L’argent ne fait pas tout.

Pour le physicien Michel Spiro, qui préside aujourd’hui la Société française de physique après avoir été à la tête du conseil du CERN, tout le mal vient de ce que «  la recherche française s’est fondue, au gré de réformes successives entamées il y a une quinzaine d’années, dans un moule anglo-saxon qui ne correspond pas à sa culture profonde  ». Ce moule se caractérise notamment, au niveau des financements, par la prédominance des appels à projet sur les crédits récurrents. « Ce système de financement sur appels à projets, du fait de la multiplicité des guichets - ERC, Agence nationale de la recherche (ANR), régions, pôles de compétitivité, investissements d’avenir, etc. -, s’est trop fragmenté et a perdu de sa cohérence. Cette dispersion fait perdre énormément de temps aux chercheurs  », tempête-t-il.

Présentée depuis sa création en 2005 comme le bras armé de l’Etat stratège en matière de recherche, l’ANR a vu son budget s’amoindrir dangereusement depuis 2008 (de 840 millions d’euros, il est tombé à 510 en 2015). Résultat : seul un projet sur dix qui lui est présenté obtient un financement, alors que son équivalent d’outre-Rhin maintient un taux de succès plus encourageant de 25 à 30 %. Encore une fois, le petit coup de pouce de 134 millions donné à l’ANR dans le budget 2018, s’il constitue un signal positif, ne suffira pas à renverser la barre.
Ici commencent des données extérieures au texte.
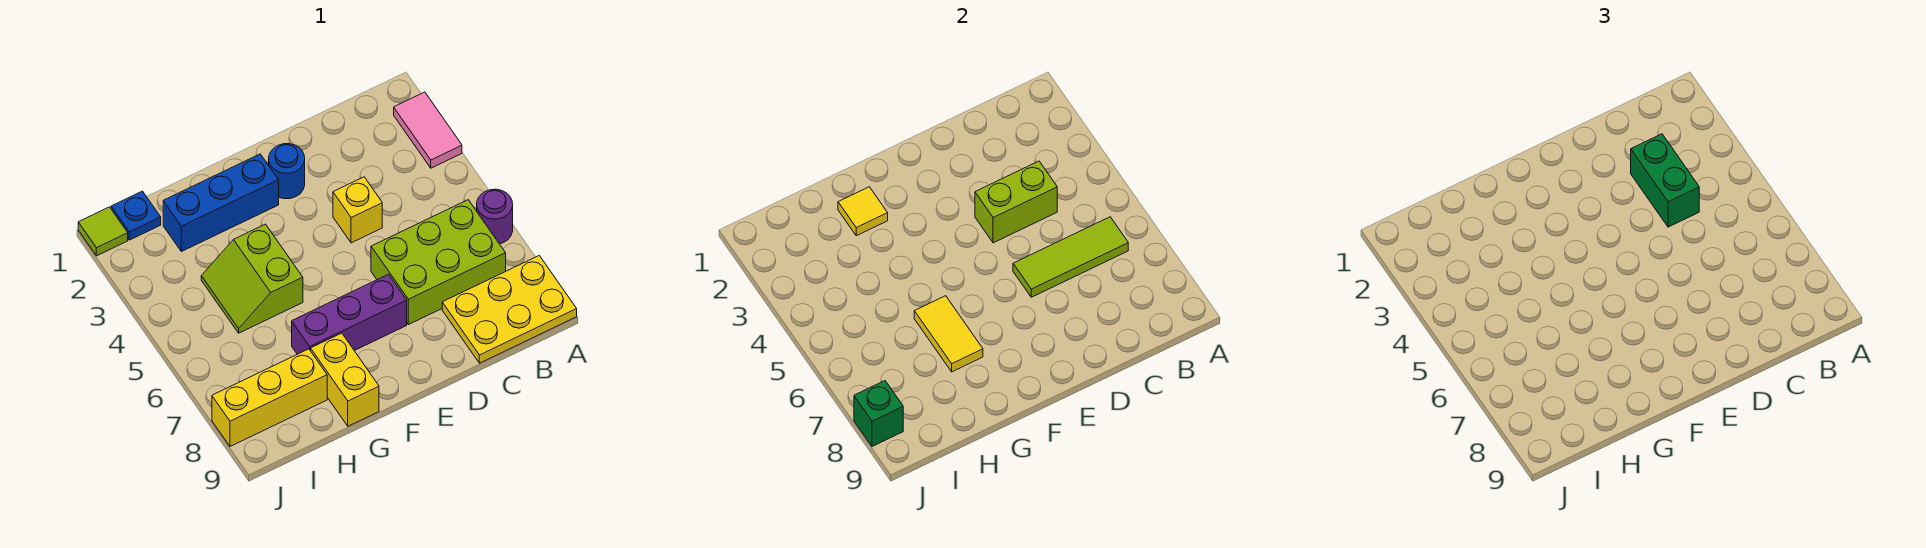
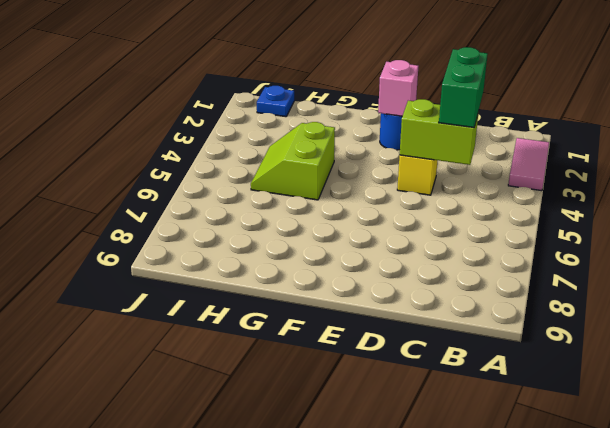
pink brick E2 level 2 -> none
none -> purple round brick A6 level 1
none -> yellow plate A8:C9 level 1
none -> lime brick B6:D7 level 1

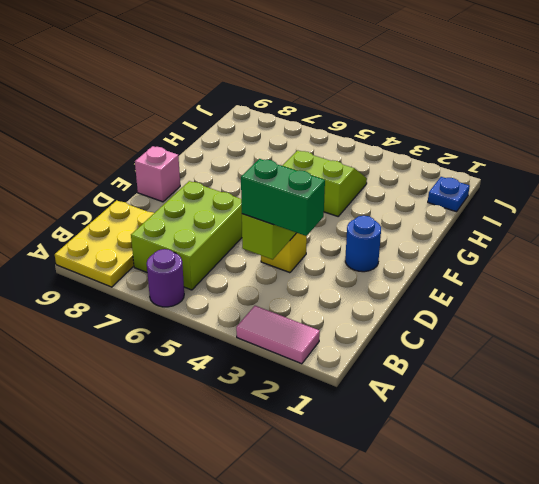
pink brick E9 level 1 -> none
none -> purple brick E7:G7 level 1
none -> blue brick F2:H2 level 1
none -> yellow brick G8:G9 level 1

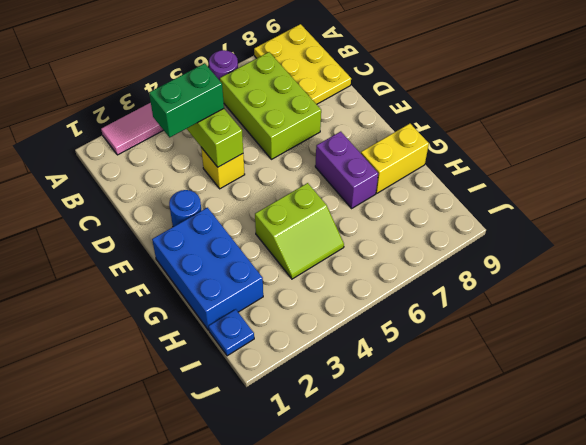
blue brick F1:H2 level 1 -> blue brick F2:H2 level 1
purple brick F7:G7 level 1 -> purple brick E7:G7 level 1
none -> yellow brick H8:J8 level 1
none -> lime tile J1 level 1
none -> lime tile B6:D6 level 2

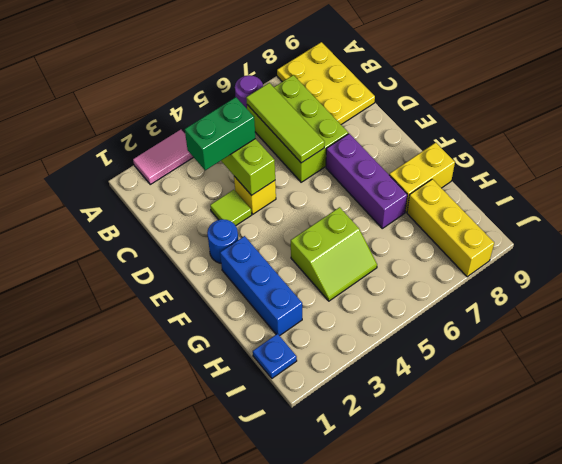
lime tile D3 level 1 -> lime tile J1 level 1
none -> yellow tile G2 level 2
none -> yellow tile G6:G7 level 2
none -> green brick J8 level 2

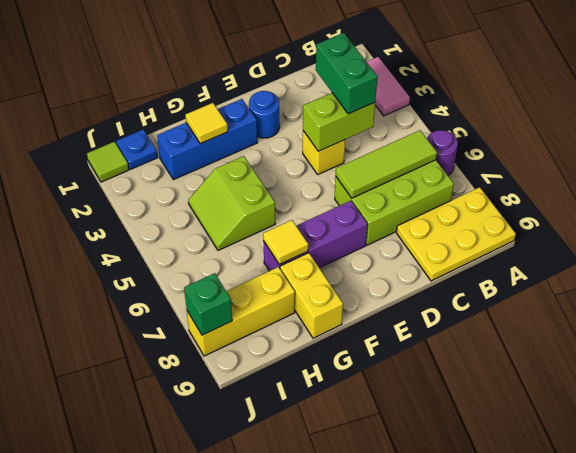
yellow tile G7 level 2 -> yellow tile G6:G7 level 2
L’argent manque. Mais l’argent ne fait pas tout. Et les problèmes de la recherche française ne s’enracinent pas que dans le seul sous-financement. Quoi qu’en dise l’étude d’Opinionway sur la bonne opinion que les Français ont de la recherche et des chercheurs, il est des signes qui ne trompent pas, et ne laissent pas d’inquiéter les observateurs. Si le nombre d’étudiants à l’université augmente sensiblement d’année en année - ce qui ne fait d’ailleurs que compliquer un peu plus l’équation budgétaire -, les inscriptions en doctorat, elles, baissent. Une désaffection qui s’explique bien sûr par la précarisation de la recherche publique, mais aussi et peut-être plus encore par l’ insuffisante valorisation du doctorat (par opposition à une formation d’ingénieur ou d’école de commerce) dans les entreprises. « Les docteurs en entreprise se heurtent à un plafond de verre, car les dirigeants n’ont pas cette culture  », note Patrick Lemaire, qui met en balance la proportion extrêmement faible de patrons du CAC 40 issus du monde académique et leur place nettement plus importante dans le DAX - même chose pour les gouvernements respectifs d’Emmanuel Macron et d’Angela Merkel. «  Le fait que la chancelière ait un doctorat en chimie quantique a un profond impact sur la politique scientifique de l’Allemagne  », conclut-il.

Yann Verdo
Journaliste scientifique aux « Echos »


[1Enquête réalisée les 20, 21 et 22 septembre auprès de 1.059 personnes, pour le compte du créateur d’entreprises en sciences du vivant Quattrocento.